And therein lies the problem. I can barely remember what I had yesterday for lunch, much less the cool stuff I was doing in January of this year. For years and years, I would torture and stress my neurons to remember the major results throughout the year. After a few years of an annual ceremony of banging my head against the wall, I started keeping notebooks. I could then scan through the notebooks for the nuggets of note and incorporate them in a summary. The problem with notebooks is that I wrote everything in my notebook. Live meeting notes, notes from presentations, musings and drawings, and just all sorts of minor events and details, making it tedious to pull out the actions of import for the summary. Then I got a boss that mandated a short status summary every two weeks. This became my lifeboat. Because he wanted them short, I had to focus on important events and accomplishments in the reports, making it trivial to pull out the significant things for the annual summary. No meeting minutes, no patent notes, no musings, just hardcore events in summary.

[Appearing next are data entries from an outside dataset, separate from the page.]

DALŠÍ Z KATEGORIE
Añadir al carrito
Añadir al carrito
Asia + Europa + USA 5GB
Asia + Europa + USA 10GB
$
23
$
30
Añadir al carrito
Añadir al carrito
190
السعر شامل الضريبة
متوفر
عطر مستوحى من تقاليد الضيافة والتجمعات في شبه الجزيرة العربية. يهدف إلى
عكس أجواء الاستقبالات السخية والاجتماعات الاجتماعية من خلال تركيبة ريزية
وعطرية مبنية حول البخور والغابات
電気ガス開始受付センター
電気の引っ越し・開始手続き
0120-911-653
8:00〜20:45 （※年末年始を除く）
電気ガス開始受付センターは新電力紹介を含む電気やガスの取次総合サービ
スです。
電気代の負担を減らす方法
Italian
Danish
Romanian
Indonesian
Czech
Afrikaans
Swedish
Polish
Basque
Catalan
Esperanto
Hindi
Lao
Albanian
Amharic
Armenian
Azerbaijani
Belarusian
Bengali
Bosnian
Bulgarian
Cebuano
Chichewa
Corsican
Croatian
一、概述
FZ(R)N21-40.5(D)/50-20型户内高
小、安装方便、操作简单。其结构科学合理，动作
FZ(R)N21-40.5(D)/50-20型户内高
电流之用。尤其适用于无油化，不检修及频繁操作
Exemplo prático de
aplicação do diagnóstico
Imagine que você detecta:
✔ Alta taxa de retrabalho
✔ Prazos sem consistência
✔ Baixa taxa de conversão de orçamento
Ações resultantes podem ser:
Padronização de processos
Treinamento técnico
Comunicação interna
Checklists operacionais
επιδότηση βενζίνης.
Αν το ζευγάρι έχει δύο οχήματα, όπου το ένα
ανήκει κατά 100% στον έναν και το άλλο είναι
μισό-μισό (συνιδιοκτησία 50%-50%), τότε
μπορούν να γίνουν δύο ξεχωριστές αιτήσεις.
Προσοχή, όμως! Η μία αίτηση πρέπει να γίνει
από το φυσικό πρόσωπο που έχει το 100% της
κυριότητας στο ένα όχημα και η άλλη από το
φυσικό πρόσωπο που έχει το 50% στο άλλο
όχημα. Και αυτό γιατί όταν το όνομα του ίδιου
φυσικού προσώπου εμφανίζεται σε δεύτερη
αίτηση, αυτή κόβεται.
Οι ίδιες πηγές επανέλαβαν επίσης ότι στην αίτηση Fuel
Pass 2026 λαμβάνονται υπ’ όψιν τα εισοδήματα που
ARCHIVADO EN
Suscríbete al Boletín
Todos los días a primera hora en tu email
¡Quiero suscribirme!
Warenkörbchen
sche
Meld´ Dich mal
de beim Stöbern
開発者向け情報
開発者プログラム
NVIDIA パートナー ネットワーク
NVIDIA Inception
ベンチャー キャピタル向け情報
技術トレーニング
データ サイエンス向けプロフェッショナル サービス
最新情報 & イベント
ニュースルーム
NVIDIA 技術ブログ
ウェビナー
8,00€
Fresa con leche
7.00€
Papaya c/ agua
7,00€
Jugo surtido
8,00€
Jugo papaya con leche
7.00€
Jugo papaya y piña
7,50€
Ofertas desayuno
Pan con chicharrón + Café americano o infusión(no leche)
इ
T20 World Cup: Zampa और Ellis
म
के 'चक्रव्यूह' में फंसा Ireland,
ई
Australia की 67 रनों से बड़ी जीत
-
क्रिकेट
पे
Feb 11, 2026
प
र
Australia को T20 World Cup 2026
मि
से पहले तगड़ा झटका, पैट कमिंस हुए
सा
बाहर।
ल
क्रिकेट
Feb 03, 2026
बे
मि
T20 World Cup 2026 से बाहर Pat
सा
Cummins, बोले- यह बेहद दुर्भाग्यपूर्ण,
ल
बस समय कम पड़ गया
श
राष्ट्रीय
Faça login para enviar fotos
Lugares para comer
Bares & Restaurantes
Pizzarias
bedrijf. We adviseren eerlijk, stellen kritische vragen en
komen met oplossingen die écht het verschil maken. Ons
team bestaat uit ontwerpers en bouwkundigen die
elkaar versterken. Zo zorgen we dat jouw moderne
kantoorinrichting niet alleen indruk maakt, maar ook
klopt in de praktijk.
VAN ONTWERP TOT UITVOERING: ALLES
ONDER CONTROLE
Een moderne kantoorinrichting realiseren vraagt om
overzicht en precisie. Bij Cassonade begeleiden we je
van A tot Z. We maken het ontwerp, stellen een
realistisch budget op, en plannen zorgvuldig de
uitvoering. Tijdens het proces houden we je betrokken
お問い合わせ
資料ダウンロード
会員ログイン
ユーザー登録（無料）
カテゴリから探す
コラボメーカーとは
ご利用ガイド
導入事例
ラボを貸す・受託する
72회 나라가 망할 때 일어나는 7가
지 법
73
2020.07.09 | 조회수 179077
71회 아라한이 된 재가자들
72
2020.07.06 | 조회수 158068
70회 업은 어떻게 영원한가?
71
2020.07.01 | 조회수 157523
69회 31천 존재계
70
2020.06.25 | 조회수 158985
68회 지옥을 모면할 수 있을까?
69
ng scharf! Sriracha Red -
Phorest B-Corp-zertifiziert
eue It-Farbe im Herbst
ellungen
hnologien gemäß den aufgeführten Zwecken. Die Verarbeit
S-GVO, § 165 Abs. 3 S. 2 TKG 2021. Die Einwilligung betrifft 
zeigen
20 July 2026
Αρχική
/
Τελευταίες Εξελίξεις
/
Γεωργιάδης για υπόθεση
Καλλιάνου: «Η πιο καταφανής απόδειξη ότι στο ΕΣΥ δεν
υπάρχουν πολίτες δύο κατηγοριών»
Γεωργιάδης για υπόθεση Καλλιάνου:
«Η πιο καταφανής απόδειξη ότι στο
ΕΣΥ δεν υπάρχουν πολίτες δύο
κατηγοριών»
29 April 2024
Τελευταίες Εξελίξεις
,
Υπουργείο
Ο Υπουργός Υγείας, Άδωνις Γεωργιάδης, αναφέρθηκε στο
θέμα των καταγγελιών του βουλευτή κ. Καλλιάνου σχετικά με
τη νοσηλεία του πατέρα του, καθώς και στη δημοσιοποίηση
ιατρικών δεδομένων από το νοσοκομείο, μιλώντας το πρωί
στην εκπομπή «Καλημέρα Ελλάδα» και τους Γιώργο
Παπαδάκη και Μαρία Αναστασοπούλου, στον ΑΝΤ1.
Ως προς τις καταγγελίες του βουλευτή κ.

My method was simple. Every week, I would copy the old status report to a new file and open it. I would purge most of the old contents from the prior two weeks and insert the new stuff. I kept the notes organized by projects and themes (e.g., patents are not projects but generating new IP was a constant theme). I used projects and themes as section headers and put succinct statements of progress and accomplishments in each section. As new projects started or completed, new sections were added and deleted. The themes tended to be constant throughout the year.
When I came time to do the annual summary, my annual self-assessment for rating purposes, I opened the directory and worked through the status reports. This was relatively quick because most weeks had preliminary or intermediary results and I only needed to copy over the final or significant results into the annual summary. I could accurately remember what had been done, so I left nothing out. I kept to the active voice, so the summary was punchy. Should my boss have questions about any assertions, I pulled the weekly reports as backup documentation, so the annual review was pretty smooth.
I had two special sections in my fortnightly status reports that I kept for myself. In one section, I kept notes about directives and objectives from my boss. This proved handy for discussions with my boss about priorities and focus - I could document his directions. In the other private section, I kept people notes about the people I managed. Outstanding things they had done or things they had missed. This helped in conversations with my direct reports. Keeping the private parts private was something that required extra effort because I did not want to accidentially send out information intended to be kept private. My main action here was to add the private stuff to the file after I had sent off my status report to my boss, and I was careful to cut-and-paste the intended content into the email rather than to simply attach the whole file.
I do not know why, but I have always hated writing weekly or fortnightly status reports. It was foolish to resist all those years and I should have started much sooner in my career.